## Requirement
Count every line that includes the string "Карта" in the entries that follow. Nothing besides the number is needed.

******

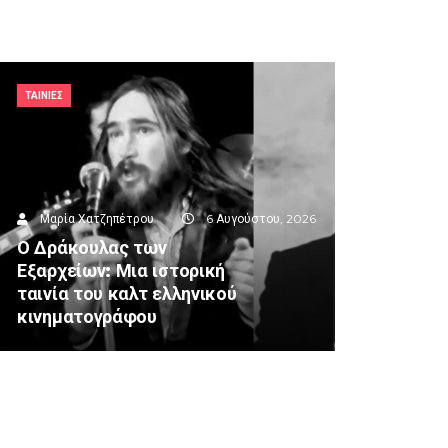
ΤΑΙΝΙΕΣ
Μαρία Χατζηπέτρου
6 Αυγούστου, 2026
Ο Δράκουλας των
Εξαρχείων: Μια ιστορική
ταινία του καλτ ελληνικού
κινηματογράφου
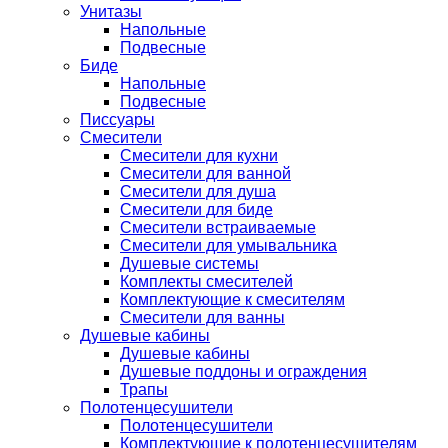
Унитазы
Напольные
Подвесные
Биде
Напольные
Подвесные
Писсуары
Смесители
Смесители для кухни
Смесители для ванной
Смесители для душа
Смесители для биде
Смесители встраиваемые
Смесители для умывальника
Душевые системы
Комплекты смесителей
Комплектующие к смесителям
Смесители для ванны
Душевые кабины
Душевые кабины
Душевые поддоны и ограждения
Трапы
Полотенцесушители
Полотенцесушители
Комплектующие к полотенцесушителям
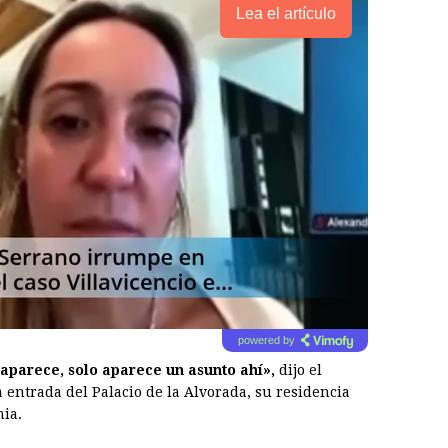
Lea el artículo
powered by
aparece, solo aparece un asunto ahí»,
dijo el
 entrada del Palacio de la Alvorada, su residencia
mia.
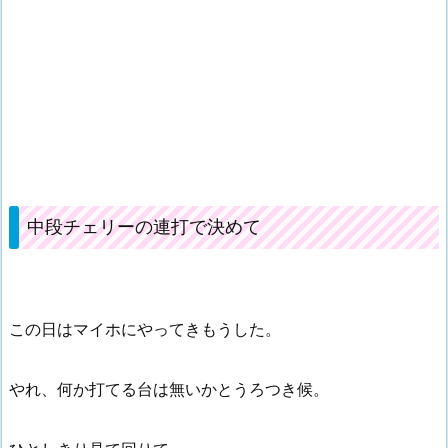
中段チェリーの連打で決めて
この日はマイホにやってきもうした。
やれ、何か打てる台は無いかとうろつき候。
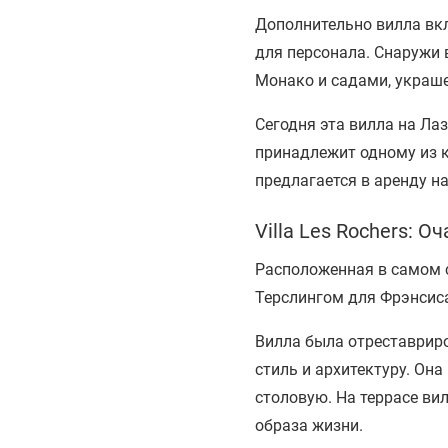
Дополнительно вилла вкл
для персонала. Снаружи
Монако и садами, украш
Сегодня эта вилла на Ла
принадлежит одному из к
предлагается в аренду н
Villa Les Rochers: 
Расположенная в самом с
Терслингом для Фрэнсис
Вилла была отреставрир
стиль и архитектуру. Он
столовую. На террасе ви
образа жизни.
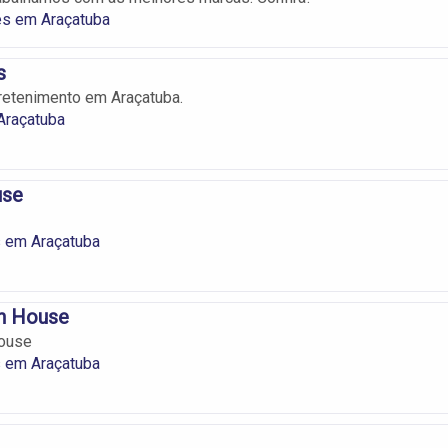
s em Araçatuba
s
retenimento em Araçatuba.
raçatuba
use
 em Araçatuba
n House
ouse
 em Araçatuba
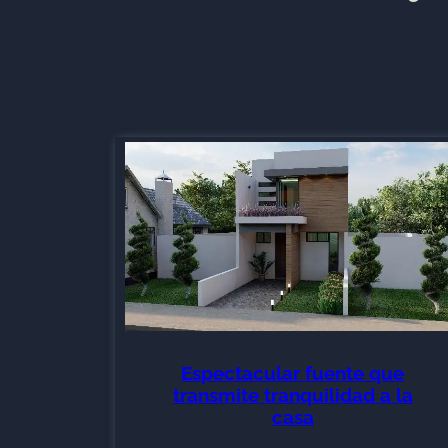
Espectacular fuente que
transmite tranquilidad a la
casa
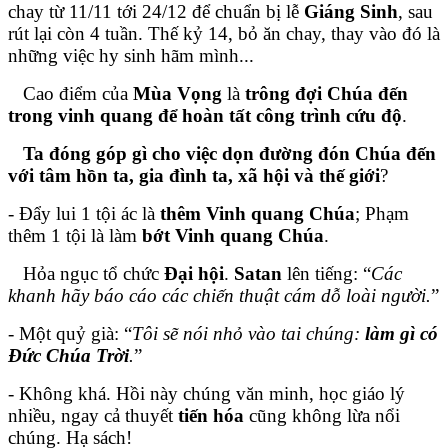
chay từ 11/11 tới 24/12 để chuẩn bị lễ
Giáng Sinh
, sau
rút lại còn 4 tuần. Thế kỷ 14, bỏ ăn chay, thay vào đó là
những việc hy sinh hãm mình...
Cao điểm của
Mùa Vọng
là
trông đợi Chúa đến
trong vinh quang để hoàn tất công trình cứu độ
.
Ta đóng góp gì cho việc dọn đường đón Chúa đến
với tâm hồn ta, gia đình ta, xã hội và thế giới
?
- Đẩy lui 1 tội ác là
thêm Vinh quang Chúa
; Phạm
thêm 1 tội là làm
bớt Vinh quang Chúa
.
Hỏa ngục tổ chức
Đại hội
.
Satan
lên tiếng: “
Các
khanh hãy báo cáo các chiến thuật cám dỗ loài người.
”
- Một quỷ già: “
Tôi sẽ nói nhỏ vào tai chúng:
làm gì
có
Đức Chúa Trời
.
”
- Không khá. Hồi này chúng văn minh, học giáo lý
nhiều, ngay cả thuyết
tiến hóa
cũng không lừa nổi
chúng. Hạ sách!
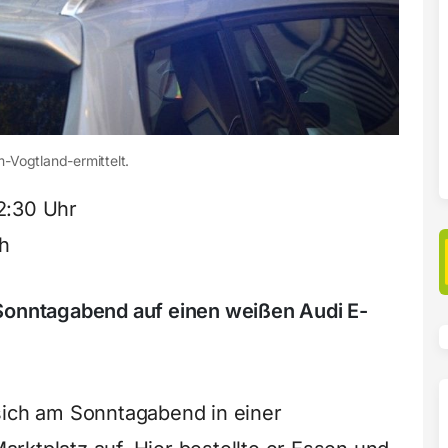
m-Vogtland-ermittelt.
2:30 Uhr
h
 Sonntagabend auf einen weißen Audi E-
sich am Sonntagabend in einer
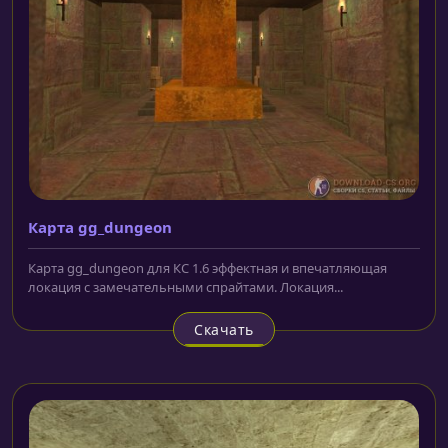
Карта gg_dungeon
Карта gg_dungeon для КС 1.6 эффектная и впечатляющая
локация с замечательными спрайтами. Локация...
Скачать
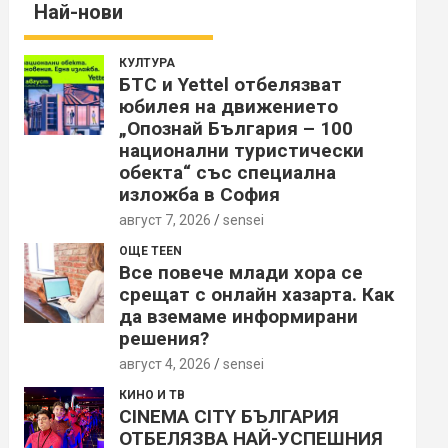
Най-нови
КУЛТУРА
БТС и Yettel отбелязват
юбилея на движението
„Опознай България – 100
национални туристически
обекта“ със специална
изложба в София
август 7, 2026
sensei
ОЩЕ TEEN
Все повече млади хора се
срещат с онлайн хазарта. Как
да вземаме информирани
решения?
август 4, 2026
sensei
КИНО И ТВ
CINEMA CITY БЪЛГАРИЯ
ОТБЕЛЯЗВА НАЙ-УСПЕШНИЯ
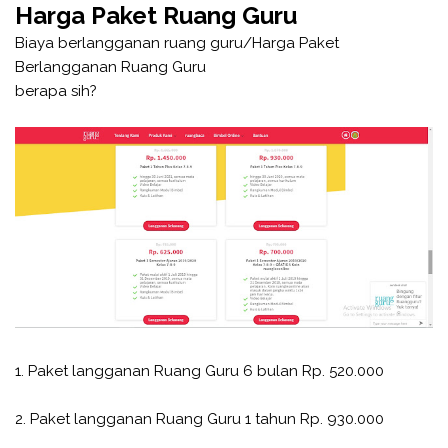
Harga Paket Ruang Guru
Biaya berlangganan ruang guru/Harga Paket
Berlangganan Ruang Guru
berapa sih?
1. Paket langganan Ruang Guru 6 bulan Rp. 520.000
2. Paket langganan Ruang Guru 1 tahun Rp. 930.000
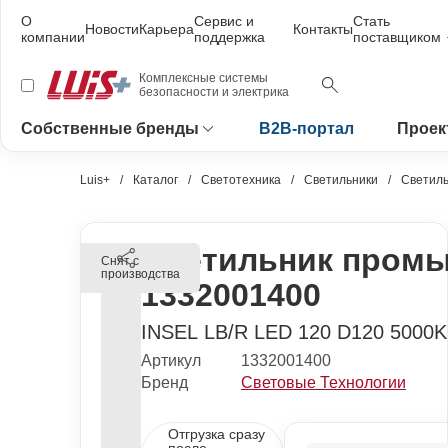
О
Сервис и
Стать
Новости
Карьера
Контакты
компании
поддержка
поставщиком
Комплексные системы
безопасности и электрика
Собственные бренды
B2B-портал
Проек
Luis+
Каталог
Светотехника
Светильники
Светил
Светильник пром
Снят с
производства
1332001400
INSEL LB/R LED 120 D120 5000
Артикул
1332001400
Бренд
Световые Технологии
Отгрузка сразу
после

******

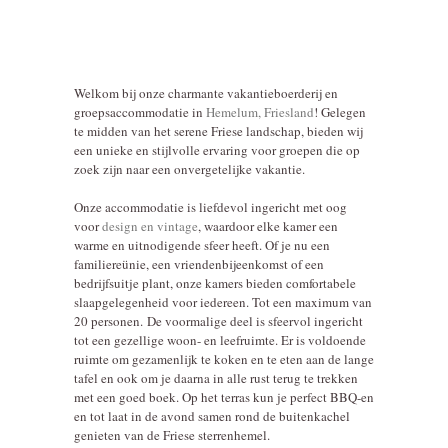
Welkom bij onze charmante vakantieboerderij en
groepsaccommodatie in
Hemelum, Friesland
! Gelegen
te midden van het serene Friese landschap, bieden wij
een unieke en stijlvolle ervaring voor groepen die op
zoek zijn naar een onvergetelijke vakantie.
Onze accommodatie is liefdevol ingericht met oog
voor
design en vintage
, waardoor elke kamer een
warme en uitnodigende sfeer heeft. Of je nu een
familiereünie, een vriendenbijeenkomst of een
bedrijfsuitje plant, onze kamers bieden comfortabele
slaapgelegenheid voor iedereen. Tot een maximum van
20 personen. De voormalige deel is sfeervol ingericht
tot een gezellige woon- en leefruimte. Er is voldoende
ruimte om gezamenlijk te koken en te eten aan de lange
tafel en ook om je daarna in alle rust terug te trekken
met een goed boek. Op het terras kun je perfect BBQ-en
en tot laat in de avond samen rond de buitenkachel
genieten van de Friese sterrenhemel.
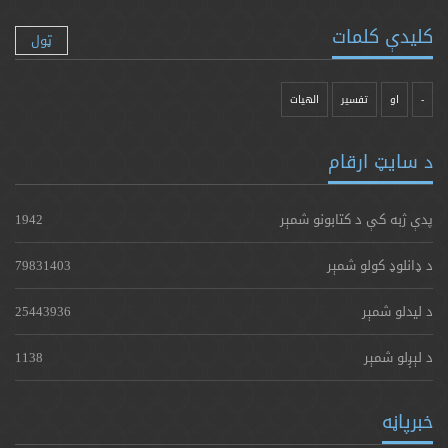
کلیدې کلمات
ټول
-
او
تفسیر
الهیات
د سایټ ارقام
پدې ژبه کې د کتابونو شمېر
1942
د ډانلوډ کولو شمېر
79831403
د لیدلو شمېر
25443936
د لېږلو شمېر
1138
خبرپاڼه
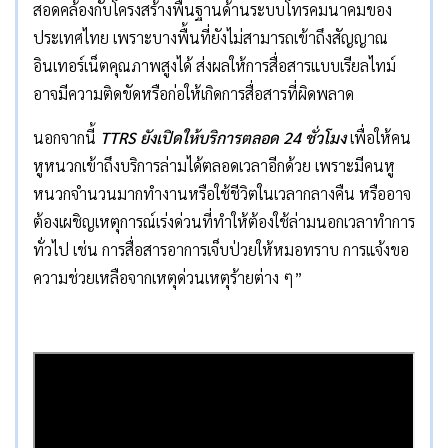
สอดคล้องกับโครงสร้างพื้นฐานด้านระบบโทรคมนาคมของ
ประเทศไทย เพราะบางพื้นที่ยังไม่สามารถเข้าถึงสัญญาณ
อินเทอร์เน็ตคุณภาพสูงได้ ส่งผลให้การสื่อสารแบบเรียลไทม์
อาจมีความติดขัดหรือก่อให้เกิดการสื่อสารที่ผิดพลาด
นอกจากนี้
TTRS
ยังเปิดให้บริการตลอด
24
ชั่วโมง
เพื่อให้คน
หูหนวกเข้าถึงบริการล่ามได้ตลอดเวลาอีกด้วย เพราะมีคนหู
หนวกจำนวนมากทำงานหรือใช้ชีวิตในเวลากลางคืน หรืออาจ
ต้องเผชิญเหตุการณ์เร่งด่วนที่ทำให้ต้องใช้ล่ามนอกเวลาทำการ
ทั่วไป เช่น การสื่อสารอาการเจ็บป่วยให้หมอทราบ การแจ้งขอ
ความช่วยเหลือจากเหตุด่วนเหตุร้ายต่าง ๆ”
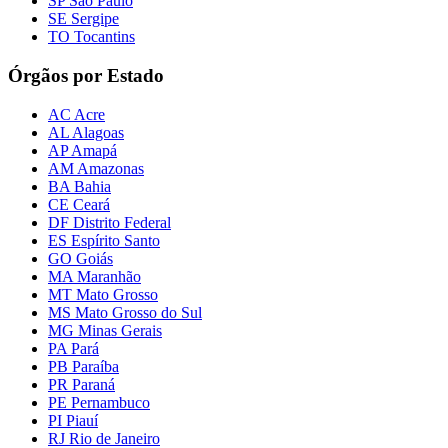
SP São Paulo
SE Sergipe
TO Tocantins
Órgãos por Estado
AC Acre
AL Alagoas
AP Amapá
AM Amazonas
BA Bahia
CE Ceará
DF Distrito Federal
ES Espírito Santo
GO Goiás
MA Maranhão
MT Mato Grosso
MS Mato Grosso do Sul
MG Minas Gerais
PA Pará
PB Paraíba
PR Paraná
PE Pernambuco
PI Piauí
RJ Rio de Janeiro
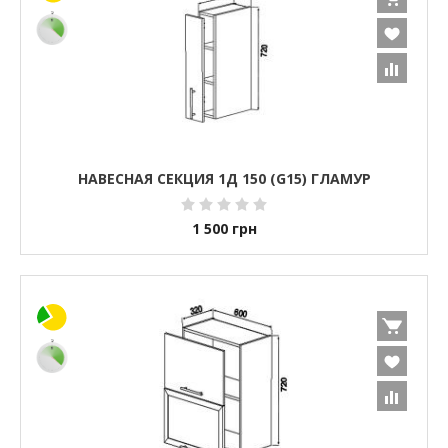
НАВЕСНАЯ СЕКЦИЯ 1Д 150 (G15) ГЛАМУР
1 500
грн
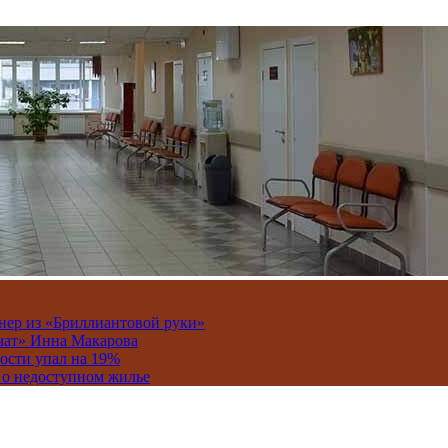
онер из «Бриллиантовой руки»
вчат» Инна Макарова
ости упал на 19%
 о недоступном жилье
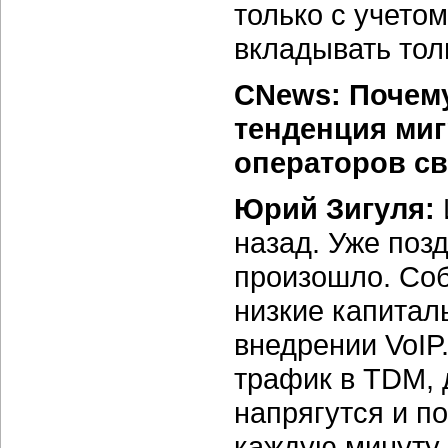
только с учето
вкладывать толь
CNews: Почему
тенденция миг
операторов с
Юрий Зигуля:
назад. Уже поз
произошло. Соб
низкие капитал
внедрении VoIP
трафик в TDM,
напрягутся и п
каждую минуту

******

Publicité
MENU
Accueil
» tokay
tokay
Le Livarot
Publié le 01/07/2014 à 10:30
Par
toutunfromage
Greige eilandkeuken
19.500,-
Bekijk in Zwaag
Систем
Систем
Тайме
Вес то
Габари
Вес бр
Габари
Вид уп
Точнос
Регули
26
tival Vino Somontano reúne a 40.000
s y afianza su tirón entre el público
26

******

## Answer for this exercise
2